Data for the task:
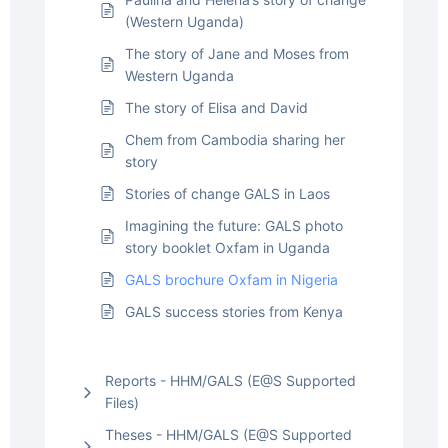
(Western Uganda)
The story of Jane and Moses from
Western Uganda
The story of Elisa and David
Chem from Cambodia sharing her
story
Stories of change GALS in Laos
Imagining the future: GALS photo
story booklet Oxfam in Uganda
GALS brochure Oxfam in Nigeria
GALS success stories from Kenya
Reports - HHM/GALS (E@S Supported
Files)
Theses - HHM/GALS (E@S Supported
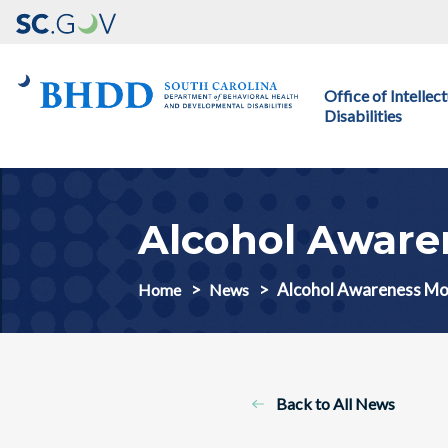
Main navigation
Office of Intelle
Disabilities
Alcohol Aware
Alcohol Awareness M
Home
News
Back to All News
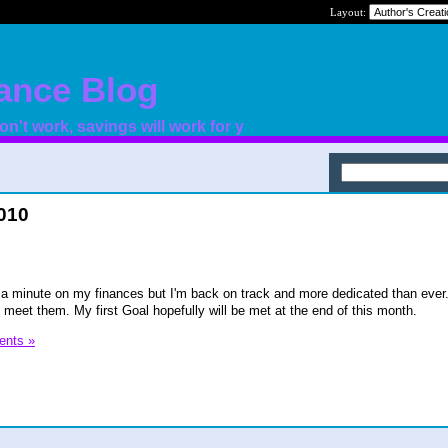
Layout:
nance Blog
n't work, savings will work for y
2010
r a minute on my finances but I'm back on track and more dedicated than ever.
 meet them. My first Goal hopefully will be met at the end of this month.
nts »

Brief:
Your task is to retype the listing exactly, without its pictures.

Solved problem:
(Western Uganda)
The story of Jane and Moses from
Western Uganda
The story of Elisa and David
Chem from Cambodia sharing her
story
Stories of change GALS in Laos
Imagining the future: GALS photo
story booklet Oxfam in Uganda
GALS brochure Oxfam in Nigeria
GALS success stories from Kenya
Reports - HHM/GALS (E@S Supported
Files)
Theses - HHM/GALS (E@S Supported
Main navigation
Office of Intelle
Disabilities
Alcohol Aware
Alcohol Awareness M
Home
News
Back to All News
Layout:
nance Blog
n't work, savings will work for y
2010
r a minute on my finances but I'm back on track and more dedicated than ever.
 meet them. My first Goal hopefully will be met at the end of this month.
nts »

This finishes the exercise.